Jusqu'au dernier centime...

Article publié le 9 janvier 2006
Article publié le 9 janvier 2006

Attention cet article n'est paru dans aucun groupe du magazine et n'a donc fait l'objet d'aucune relecture.

Tout le monde aime faire les boutiques. Mais il existe de grandes disparités entre les 25, en termes de budget, de produits achetés et de motivations.

Les habitudes du consommateur européen ? Une enquête de l'institut de sondage Eurostat de février 2005 a montré que l’adhésion de 10 nouveaux pays à l’Union européenne en 2004 avait rendu les écarts de niveaux de vie entre les Etats membres encore plus flagrants. Un exemple frappant : le Luxembourg, le plus important budget des ménages des 25, dépense près de huit fois plus que la Lettonie, le pays doté des recettes familiales les plus serrées.

Les états les plus pauvres dépensent plus en tabac et alcool

Cette différence n’est pas une réelle surprise si l’on considère le fossé séparant des économies des pays membres. Mais ce que le rapport Eurostat révèle par ailleurs, c’est que la nature des produits achetés varie considérablement d’un pays à l’autre. La part du budget consacrée aux produits alimentaires, boisson et tabac est bien plus importante dans les pays d’Europe centrale et orientale (34%) que chez les 15 autres membres (19%) tandis que les dépenses en habillement et chaussures occupent à peu près la même proportion dans tous les pays (7%). L’étude a également montré que les dépenses en loisirs et culture dépendent non seulement du pays mais également de facteurs socio-économiques : le Royaume-Uni, le Portugal et l’Autriche sont ceux qui y consacrent le plus d’argent alors que les trois Etats baltes, la Pologne et la Hongrie sont à la traîne en la matière.

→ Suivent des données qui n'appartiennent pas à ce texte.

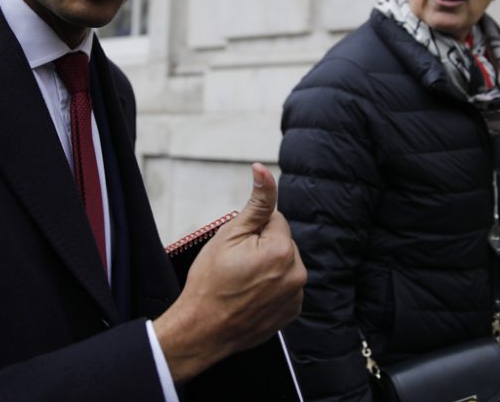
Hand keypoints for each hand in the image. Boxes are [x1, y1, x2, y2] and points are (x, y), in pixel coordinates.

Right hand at [153, 163, 305, 381]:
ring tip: (241, 283)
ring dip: (266, 267)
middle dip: (261, 248)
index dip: (251, 230)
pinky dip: (270, 288)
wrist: (203, 329)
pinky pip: (283, 286)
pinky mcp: (291, 312)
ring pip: (282, 264)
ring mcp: (296, 296)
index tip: (236, 248)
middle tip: (235, 266)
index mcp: (283, 250)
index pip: (274, 220)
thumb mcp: (229, 234)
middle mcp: (297, 273)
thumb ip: (256, 201)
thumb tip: (263, 170)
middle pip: (280, 242)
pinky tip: (249, 296)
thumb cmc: (210, 282)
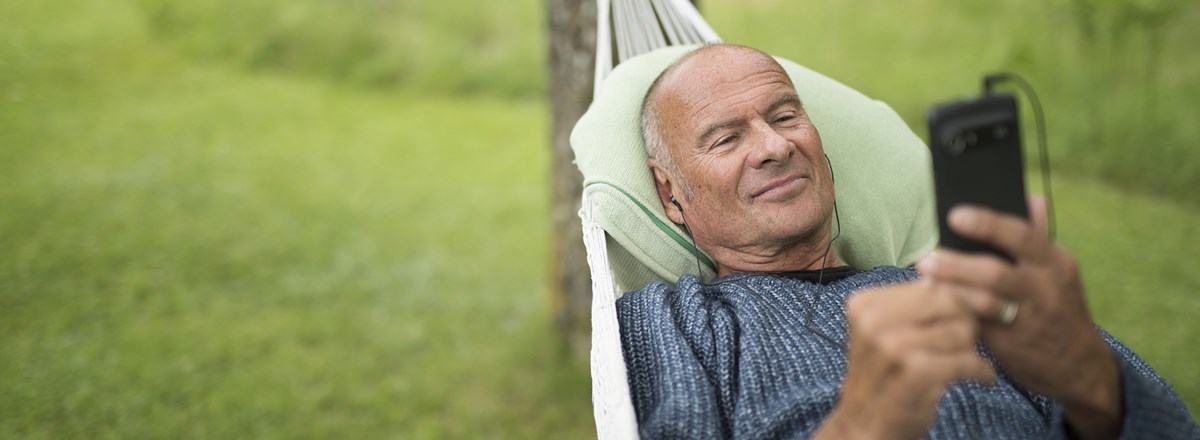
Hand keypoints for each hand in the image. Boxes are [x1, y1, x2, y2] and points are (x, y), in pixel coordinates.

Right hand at [815, 281, 994, 438]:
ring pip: (963, 330)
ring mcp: (892, 346)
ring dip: (973, 350)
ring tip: (964, 362)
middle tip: (971, 340)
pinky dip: (982, 371)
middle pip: (950, 302)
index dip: (962, 298)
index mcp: (865, 303)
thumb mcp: (886, 332)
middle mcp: (874, 320)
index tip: (983, 308)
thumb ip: (916, 304)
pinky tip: (981, 377)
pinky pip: (969, 360)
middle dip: (969, 322)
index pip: (931, 284)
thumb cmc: (885, 376)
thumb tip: (968, 277)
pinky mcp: (915, 373)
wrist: (866, 427)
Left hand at [917, 195, 1122, 438]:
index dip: (987, 224)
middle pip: (997, 273)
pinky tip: (933, 305)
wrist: (1079, 365)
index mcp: (1054, 263)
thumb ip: (1039, 236)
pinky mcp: (1012, 345)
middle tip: (926, 258)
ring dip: (951, 290)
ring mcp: (1029, 320)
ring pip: (986, 303)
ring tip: (924, 279)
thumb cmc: (1057, 305)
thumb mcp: (1057, 271)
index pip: (1022, 236)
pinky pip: (978, 327)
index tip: (954, 214)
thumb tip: (1031, 197)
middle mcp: (1045, 289)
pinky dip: (955, 314)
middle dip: (958, 265)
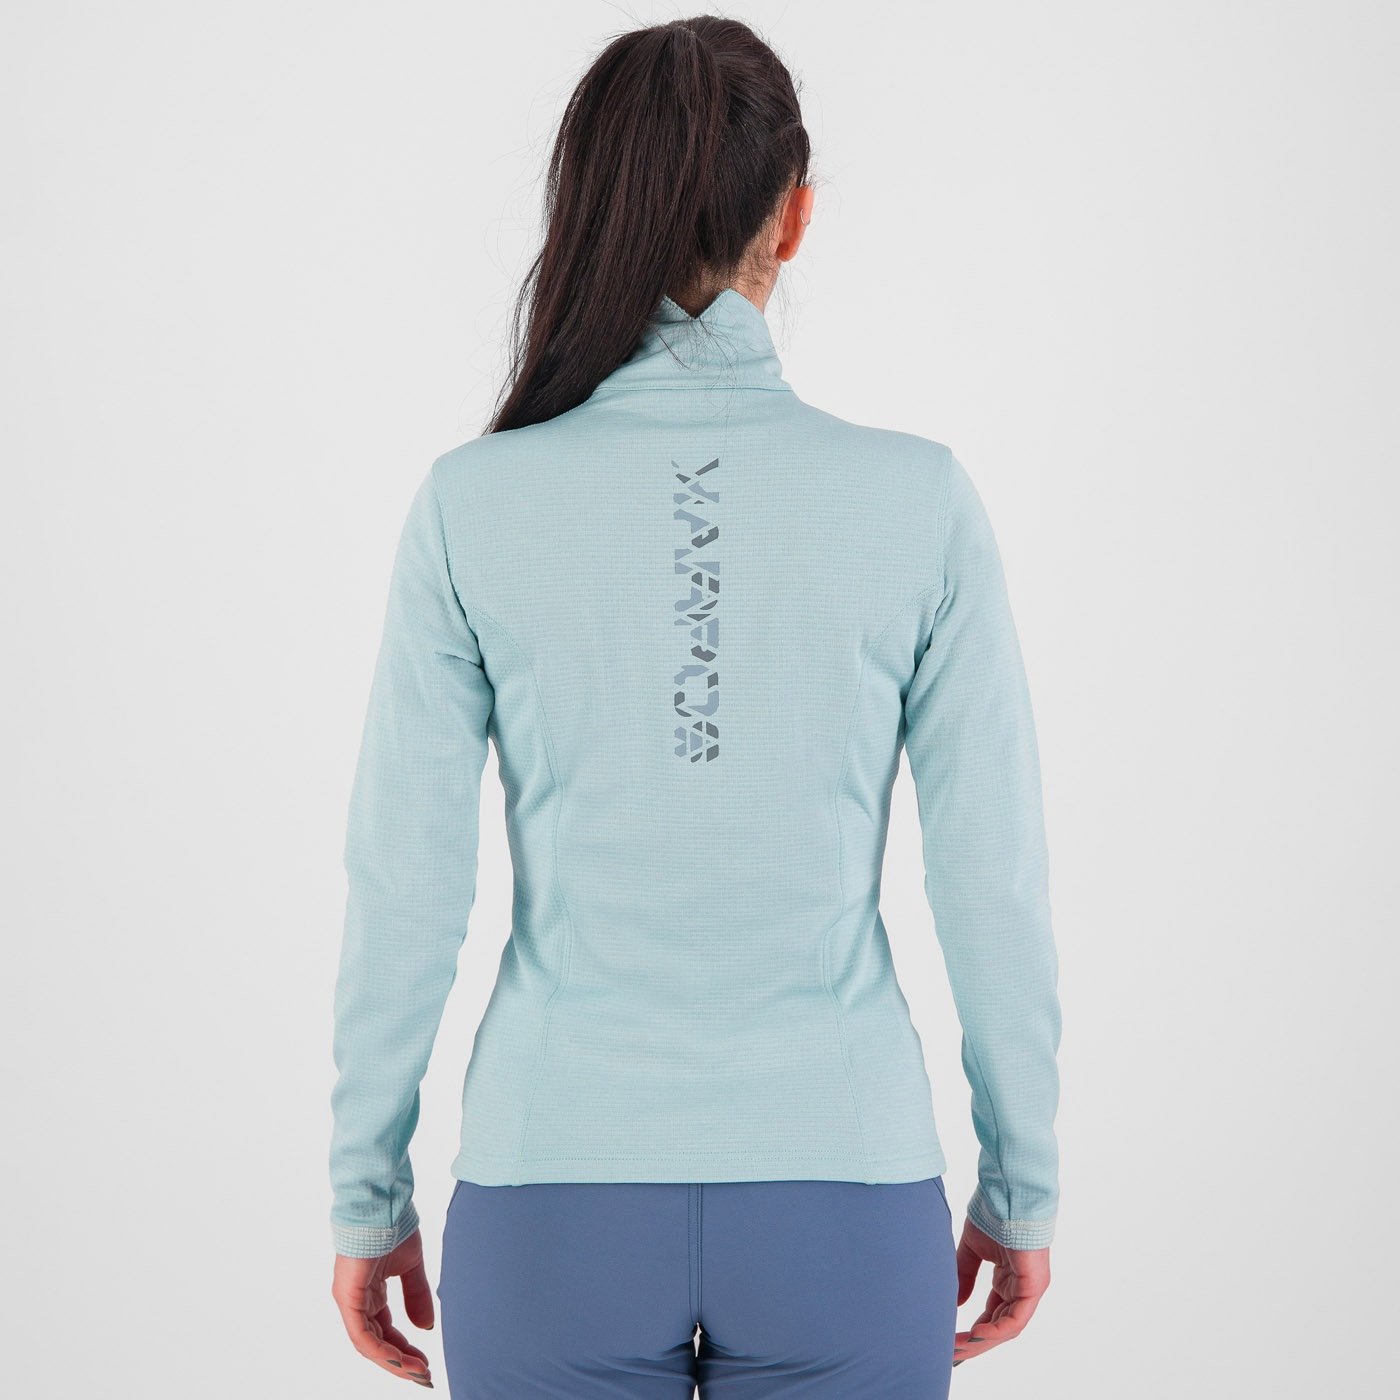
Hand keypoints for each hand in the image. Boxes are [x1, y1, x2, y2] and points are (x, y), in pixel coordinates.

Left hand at [332, 1228, 436, 1386]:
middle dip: (401, 1361)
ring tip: (417, 1372)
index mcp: (370, 1292)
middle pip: (378, 1342)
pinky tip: (399, 1360)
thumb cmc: (394, 1225)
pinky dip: (381, 1351)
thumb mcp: (411, 1267)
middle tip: (423, 1374)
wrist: (383, 1203)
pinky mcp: (348, 1296)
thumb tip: (425, 1326)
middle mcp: (357, 1300)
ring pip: (369, 1343)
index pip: (386, 1330)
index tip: (425, 1362)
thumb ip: (416, 1295)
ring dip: (393, 1361)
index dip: (405, 1349)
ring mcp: (350, 1299)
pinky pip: (362, 1334)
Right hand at [952, 1217, 1050, 1366]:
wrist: (1006, 1195)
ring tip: (960, 1348)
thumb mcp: (972, 1250)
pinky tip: (977, 1335)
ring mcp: (1029, 1289)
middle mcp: (1021, 1288)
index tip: (954, 1339)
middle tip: (954, 1352)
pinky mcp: (1033, 1287)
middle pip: (1000, 1325)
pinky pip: (1016, 1318)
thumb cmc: (992, 1215)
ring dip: (983, 1340)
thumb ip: (964, 1275)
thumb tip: (955, 1302)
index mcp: (1009, 1279)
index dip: (975, 1329)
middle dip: (976, 1341)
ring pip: (1008, 1326)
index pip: (994, 1313)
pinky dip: (997, 1330)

Ces statistiques sont le reflet du niveau de vie mais également des caractéristiques de chaque pays européen. Dans le même sens, un rapport sur les habitudes des consommateurs du centre de recherche de l’observateur Cetelem a établi que tous les Européens ne fréquentent pas les boutiques pour les mêmes raisons. Si Français et Italiens prennent plaisir à faire les courses, les Portugais eux y voient plus une contrainte de la vie quotidienne qu’un passe-temps.

Acheter à l’étranger

Quelles que soient les motivations ou les produits achetés, tous les Européens ont incontestablement une chose en commun : ils profitent de plus en plus du marché unique pour acheter à l’étranger. S’il n’y a quasiment aucune limite à ce qu’une personne peut acheter dans les 25, le marché intérieur communautaire offre un choix plus vaste et des prix encore plus bas à quelque 450 millions de consommateurs. Une étude sur les achats transfrontaliers dans 28 pays du continent, publiée en mai 2004 par Eurobaromètre, a apporté un éclairage intéressant sur le phénomène de plus en plus répandu du shopping à l’étranger. Outre les tarifs avantageux, le caractère unique des objets, leur qualité et le plaisir de faire les boutiques à l'étranger sont quelques unes des raisons qui poussent les Européens à chercher leur bonheur hors des frontières nationales. Selon ce rapport, les nouveaux Etats membres d’Europe de l’est sont particulièrement touchés par ces migrations, peut-être parce qu’ils trouvent ailleurs des boutiques en meilleur état et que les affaires trouvées ont la petite touche « fashion » en plus. Il est prévisible que la tendance du shopping à l’étranger prenne de l’ampleur avec l’intégration de nouveaux pays : les différences entre Etats membres tendront alors à s’estomper pour laisser place au vrai consommateur européen.